◆ PROBLEM TO WORK ON: Print, word for word, the passage of the black hole article below that starts with the words "The Hubble Space" and finishes with "saw signs of.".

◆ PROVIDED TEXT:

╭──

Rare Black Hole Survives Galaxy's Destruction

This spectacular edge-on galaxy, called ESO 243-49, is home to an intermediate-mass black hole that may have been stripped off of a cannibalized dwarf galaxy.
This spectacular edge-on galaxy, called ESO 243-49, is home to an intermediate-mass black hole that may have been stripped off of a cannibalized dwarf galaxy. (Image credit: NASA, ESA, and S. Farrell (Sydney Institute for Astronomy, University of Sydney))

Like a fossil hinting at a long-gone animal, a black hole is offering clues about a now-destroyed galaxy that may once have existed around it.

The Hubble Space Telescope recently spied a cluster of young blue stars surrounding a rare mid-weight black hole that suggests the black hole was once at the center of a dwarf galaxy. Astronomers think this galaxy was torn apart by the gravity of a larger host galaxy that it orbited.

The violent encounter would have stripped away most of the dwarf galaxy's stars, but it also could have compressed the gas around its central black hole, triggering a new wave of star formation. It is these new stars that Hubble recently saw signs of.

╰──

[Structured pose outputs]
╭──

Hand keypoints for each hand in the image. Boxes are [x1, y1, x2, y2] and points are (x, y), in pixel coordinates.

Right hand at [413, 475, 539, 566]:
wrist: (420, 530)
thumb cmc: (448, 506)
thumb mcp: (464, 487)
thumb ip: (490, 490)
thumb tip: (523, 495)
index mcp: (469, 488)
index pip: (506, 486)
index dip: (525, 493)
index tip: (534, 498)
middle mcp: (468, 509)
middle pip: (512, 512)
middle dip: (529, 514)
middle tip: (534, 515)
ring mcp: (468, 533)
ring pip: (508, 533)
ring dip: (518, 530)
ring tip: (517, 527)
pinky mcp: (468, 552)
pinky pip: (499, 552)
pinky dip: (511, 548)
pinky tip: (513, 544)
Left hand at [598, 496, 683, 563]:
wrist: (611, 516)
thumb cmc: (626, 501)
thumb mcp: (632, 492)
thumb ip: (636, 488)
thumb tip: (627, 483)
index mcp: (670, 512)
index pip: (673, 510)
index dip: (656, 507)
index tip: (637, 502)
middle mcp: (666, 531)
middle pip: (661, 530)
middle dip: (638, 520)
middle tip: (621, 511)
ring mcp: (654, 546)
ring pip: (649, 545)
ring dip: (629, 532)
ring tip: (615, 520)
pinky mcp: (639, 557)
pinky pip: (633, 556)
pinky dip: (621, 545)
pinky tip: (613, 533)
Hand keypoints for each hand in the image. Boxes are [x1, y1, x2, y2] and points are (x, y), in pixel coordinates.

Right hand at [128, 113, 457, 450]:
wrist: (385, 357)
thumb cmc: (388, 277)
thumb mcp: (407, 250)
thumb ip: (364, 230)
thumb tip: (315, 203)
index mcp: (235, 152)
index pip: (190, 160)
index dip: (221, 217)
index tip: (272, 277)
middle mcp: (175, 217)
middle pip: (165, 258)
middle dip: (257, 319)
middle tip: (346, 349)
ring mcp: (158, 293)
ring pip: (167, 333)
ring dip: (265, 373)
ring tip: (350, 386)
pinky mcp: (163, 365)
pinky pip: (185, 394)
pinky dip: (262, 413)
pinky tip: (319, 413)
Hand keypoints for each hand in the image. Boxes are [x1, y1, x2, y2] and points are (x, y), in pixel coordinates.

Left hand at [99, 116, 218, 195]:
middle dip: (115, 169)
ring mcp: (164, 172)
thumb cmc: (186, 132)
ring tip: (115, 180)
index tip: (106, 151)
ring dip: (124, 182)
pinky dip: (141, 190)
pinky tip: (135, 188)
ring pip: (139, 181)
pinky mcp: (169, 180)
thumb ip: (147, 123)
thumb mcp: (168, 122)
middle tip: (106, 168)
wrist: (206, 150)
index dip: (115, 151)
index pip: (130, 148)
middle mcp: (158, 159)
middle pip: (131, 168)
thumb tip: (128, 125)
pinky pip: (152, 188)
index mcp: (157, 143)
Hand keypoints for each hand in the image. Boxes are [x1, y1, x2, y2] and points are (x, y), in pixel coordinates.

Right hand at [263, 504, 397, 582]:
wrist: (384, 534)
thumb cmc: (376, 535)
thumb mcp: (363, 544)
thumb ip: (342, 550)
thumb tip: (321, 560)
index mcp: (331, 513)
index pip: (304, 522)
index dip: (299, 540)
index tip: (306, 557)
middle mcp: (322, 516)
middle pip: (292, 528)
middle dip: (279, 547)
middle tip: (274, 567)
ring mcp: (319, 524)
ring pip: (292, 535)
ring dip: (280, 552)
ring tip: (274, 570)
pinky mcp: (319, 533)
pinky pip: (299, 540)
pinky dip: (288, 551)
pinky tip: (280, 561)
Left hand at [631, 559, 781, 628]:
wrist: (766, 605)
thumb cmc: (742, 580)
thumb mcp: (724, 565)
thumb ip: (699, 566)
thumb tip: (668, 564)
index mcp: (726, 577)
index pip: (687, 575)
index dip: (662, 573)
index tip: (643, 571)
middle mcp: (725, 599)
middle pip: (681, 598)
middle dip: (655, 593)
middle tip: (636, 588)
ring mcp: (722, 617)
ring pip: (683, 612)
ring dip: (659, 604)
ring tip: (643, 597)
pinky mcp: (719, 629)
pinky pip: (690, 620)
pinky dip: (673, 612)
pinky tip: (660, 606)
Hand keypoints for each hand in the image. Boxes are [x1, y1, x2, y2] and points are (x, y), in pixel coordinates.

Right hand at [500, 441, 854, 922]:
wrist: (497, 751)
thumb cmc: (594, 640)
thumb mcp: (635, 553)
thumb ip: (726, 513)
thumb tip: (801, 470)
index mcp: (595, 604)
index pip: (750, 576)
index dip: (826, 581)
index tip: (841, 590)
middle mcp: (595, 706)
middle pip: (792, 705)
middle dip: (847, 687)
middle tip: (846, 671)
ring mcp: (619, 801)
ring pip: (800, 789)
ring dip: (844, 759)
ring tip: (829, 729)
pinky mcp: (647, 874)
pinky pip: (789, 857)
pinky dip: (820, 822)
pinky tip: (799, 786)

╰──

◆ TASK ANSWER:
The Hubble Space Telescope recently spied a cluster of young blue stars surrounding a rare mid-weight black hole that suggests the black hole was once at the center of a dwarf galaxy. Astronomers think this galaxy was torn apart by the gravity of a larger host galaxy that it orbited.

The violent encounter would have stripped away most of the dwarf galaxy's stars, but it also could have compressed the gas around its central black hole, triggering a new wave of star formation. It is these new stars that Hubble recently saw signs of.